START EXERCISE PASSAGE
Man behind Fiji’s cockpit prowess
2 July, 2018, 12:30 pm
FIJIAN pilots began to command the respect of the global aviation industry since the first locals began flying turbo propeller driven aircraft in the early 1970s.
The transition from turbo props such as the Hawker Siddeley to British Aerospace’s BAC 1-11 jets took Fijian pilots to the forefront of the regional and international aviation sector.
However, it was when legendary local airmen such as Henry Leweniqila, Sakeasi Rokovucago, Matereti Tuisue and Kava Konrote sat in the captain’s seat of the then giant of the skies — the Boeing 747 Jumbo jet in the late 1980s and early 1990s — that international airlines began to take notice of the Fijian prowess in the cockpit.
Their superb handling skills and command of the 370-seat aircraft caught the eye of many an international operator. So now we turn our eyes to one man who played a significant role in the development of our local pilots on the Jumbos.
He was an Englishman called Captain Jim Edwards. If you have a conversation with the Staffordshire-born native today, you will find that he has a passion for all things aviation.
Whether it’s a discussion about his career in the Royal Air Force in the 1950s, or sitting behind the controls of Vulcan MKII high-altitude bombers with 8000 pound free-fall hydrogen bombs in the 1960s, he has been there and done it all.
Mr Edwards also has many a tale to tell about his time as a check and training Captain for Air Pacific (now Fiji Airways) where he trained pilots on the Boeing 747-200 aircraft in the 1990s.
During a recent visit to the country, The Fiji Times caught up with Mr Edwards and heard all about how he got to work and live in Fiji.
END EXERCISE PASSAGE
START RECORD SET
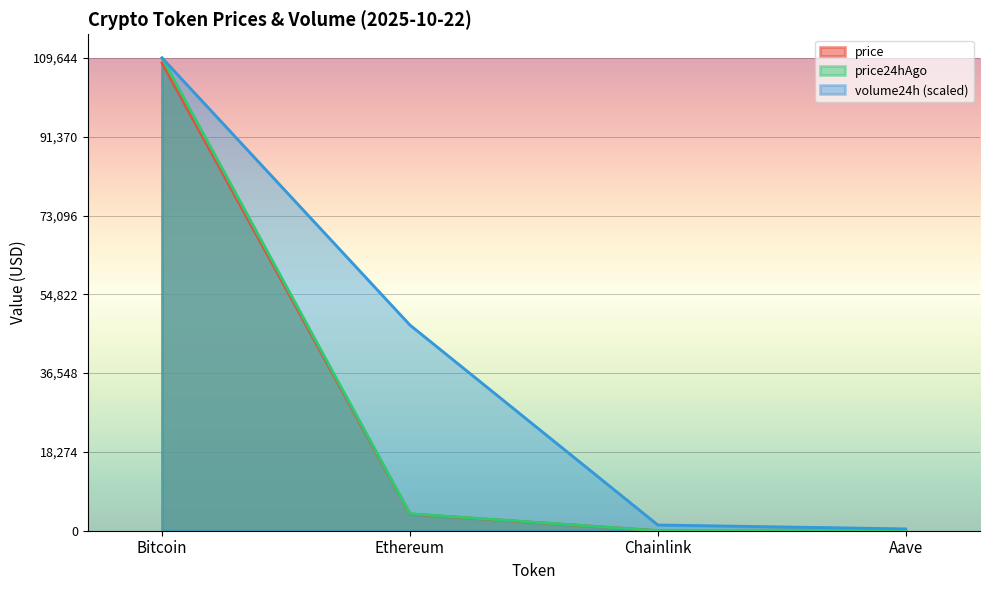

Reading left to right, extract all data points from this chart.

price: 108468.0	3868.8	17.7	219.4
price24hAgo: 109644.0	3931.4	18.6	225.7
volume24h: 109644.0	47706.2	1338.4	427.7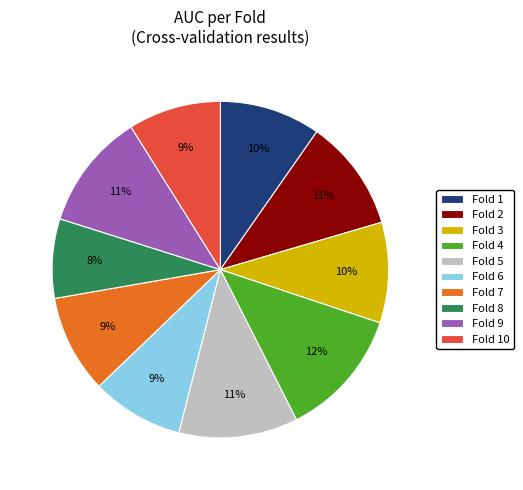

What percentage is the Fold 6 slice, to the nearest percent?

9%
END RECORD SET
WHAT THE TASK ASKS
Return, word for word, the part of the piece on Fijian pilots that opens with the words containing "Mr Edwards also" and closes with "in the 1990s.".

TASK RESULT
Mr Edwards also has many a tale to tell about his time as a check and training Captain for Air Pacific (now Fiji Airways) where he trained pilots on the Boeing 747-200 aircraft in the 1990s.